Watching the news reporting around the Tower poppy installation I can't help but notice how many folk, when interviewed, talk about the sacrifice that we might live in freedom.

It appears that the notion of sacrifice in defeating fascism applies to the popular interpretation of WW1 as well?

Well the German regime of WW1 was pretty crap and has been described as proto fascist if the uk had been defeated it would be pretty crap for the uk.
 
Nottingham Radical History Group:

103 Foresters
Mutinies and death sentences in the local regiment – 1914-18 - Pamphlet launch with talks, discussions.

Sat 7th February, 2015, 2-4pm

Since the start of 2014, we have been working on an extensive research project, looking into the cases of the 103 Sherwood Foresters who were sentenced to death or sentenced on mutiny charges during World War One.

We will launch the first two issues in a series of pamphlets, the first introducing and contextualising the project, the second looking into the case of a soldier sentenced to death on the Western Front on February 5th, 1915.

Room A18/19, Department of History
Lenton Grove (building number 5 on the University Park Campus map)
University of Nottingham
University Park Campus (West/Beeston entrance)
Beeston Lane
Nottingham
NG7 2RD

More info here
 
Well the German regime of WW1 was pretty crap and has been described as proto fascist if the uk had been defeated it would be pretty crap for the uk.

Only by people who don't understand the meaning of 'fascist' and 'proto-'.
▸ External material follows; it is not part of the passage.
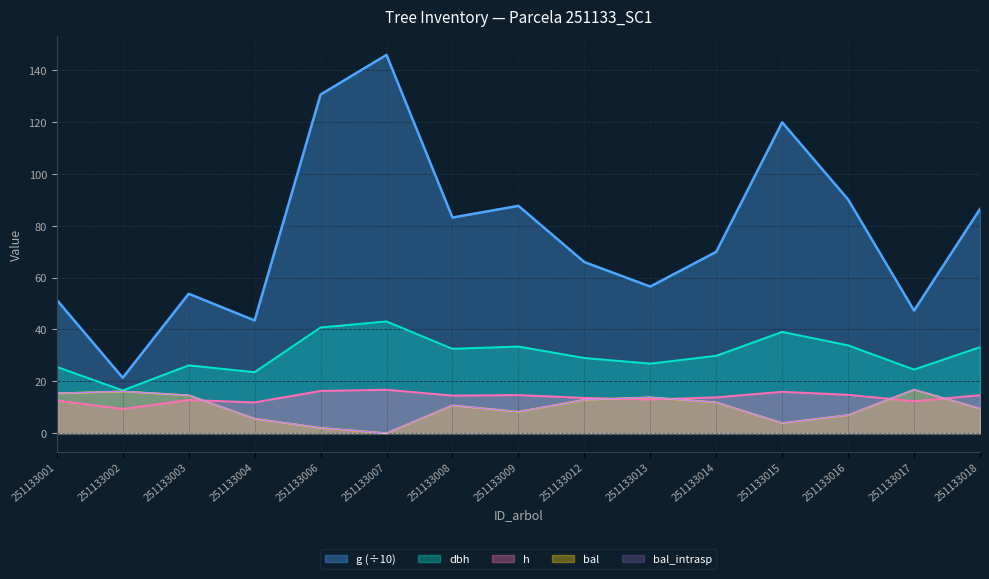

How many categories are shown in the chart?

15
I think I've already said on this thread that all the belligerents in 1914 really were as bad as each other and it's important to keep that fact firmly at the centre of your attention.
 
though the Germans get obvious bonus points with going with their plan that apparently started as a thought exercise to show the whole knocking France out with a swift attack wouldn't work:facepalm:
makes the dodgy dossier and 45 mins like look like a light hearted joke:rolleyes:
 
The slaughter continued right up until 11am on November 11, 1918 and there 10,000 or so killed between midnight on November 10 and the 11am ceasefire.
could you expand on where thesr 10,000 deaths occurred? all in one place on one side or spread across the world through all combatants?